We can see that the model performs well for centered images but does not perform well for images where the person faces to one side. This could be because there is less features in the photo when the person's face is not centered.

My default model used filter size of 3, maxpooling of size 2, 32 channels, 4 layers. I tested a filter size of 5 and 6 layers. These got similar results on the loss curves.

default larger filter size more layers

Full Face Feature Detection

My model architecture is shown below as by its print statement. I still trained with same learning rate as before (1e-3) and with Adam optimizer. Notable choices that seemed to help were to use SELU for the linear layers, and to copy the pooling choices of AlexNet. We still see that the model performs well for centered images but does not perform well for images where the person faces to one side.

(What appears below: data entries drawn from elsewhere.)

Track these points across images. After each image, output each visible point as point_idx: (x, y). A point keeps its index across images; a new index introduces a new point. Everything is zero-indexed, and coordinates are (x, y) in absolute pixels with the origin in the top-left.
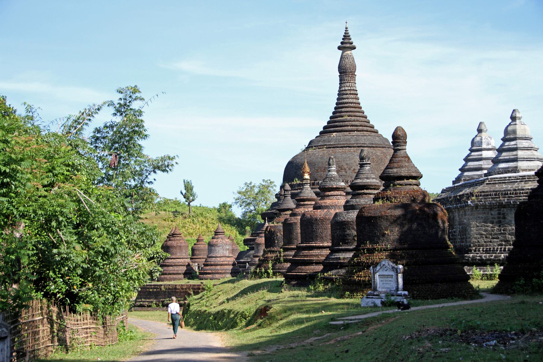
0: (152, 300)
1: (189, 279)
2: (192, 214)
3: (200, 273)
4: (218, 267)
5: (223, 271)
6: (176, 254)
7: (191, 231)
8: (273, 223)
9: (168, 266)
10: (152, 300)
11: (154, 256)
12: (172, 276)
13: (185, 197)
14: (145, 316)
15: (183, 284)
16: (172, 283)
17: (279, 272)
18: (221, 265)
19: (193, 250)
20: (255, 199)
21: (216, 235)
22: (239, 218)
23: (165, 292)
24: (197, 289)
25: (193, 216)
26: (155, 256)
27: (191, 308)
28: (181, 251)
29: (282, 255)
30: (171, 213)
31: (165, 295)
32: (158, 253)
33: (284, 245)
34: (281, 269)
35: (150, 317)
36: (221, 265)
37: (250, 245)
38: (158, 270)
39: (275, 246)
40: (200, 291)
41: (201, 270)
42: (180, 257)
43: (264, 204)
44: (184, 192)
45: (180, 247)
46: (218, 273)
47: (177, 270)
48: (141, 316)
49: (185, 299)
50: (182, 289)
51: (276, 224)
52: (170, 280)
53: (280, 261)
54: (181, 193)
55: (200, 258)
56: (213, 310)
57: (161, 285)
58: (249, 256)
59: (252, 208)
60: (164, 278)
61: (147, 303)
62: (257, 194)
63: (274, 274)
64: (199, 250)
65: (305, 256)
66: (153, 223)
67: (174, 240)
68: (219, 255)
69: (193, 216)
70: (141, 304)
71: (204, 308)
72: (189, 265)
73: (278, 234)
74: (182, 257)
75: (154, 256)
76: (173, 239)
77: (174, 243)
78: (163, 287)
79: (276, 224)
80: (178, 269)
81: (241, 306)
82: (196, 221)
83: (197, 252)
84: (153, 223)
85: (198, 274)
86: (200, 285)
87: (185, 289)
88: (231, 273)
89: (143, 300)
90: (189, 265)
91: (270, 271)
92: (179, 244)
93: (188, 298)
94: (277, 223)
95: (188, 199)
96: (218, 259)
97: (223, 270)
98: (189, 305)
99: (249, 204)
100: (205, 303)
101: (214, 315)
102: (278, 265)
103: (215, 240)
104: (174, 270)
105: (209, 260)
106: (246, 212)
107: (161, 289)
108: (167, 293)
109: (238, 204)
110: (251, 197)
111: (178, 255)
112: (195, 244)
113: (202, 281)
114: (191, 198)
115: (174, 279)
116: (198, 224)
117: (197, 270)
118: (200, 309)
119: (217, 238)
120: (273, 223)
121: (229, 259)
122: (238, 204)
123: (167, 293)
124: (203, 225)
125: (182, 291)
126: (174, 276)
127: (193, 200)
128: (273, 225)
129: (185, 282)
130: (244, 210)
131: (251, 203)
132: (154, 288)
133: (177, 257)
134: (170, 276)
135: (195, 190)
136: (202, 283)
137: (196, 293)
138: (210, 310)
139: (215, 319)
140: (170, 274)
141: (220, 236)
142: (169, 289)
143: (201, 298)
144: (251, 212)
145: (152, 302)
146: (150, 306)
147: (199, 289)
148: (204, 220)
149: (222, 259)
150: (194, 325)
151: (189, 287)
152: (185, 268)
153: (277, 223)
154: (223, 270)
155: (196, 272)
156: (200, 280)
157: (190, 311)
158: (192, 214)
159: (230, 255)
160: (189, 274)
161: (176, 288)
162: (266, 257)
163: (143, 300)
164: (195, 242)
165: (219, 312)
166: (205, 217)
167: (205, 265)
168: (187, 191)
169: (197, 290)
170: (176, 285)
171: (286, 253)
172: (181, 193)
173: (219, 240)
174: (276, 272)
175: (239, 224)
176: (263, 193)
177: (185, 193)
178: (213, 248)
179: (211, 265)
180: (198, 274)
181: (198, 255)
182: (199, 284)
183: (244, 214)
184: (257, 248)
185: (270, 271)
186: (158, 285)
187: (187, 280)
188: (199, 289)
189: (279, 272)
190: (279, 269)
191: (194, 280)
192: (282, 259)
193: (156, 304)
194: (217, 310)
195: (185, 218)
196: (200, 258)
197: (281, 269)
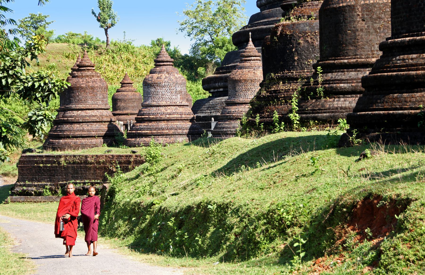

If we look at the individual channel outputs from the first convolutional layer, we see that the kernels learn a variety of edge detection, lighting modification, and change in camera intrinsics. The difference between some channels is subtle.

Train With Larger Dataset

My Kaggle username is Sean Chen. the MAE I achieved was 14.9.

My model architecture is shown below as by its print statement. It is simply the ResNet18 architecture with the final linear layer replaced with one that outputs size 136.

The model works well when all the facial features are prominent. It does not work well when the person is wearing glasses

Using the photos from the third homework. The photo where the face is front and center, the model does very well on. But the photos where the face takes less of the area, the model does not do as well

Training with UNet

I tested using the popular brain segmentation unet model on torch hub. The model was trained by using a heatmap for probability of feature points. the points were softened by surrounding them with a gaussian. I used a standard deviation and gaussian kernel such that the non-zero probability rate on the heat map was about .2. Unfortunately, the performance was not better than ResNet18, and the data loading for the heat map was a lot more expensive.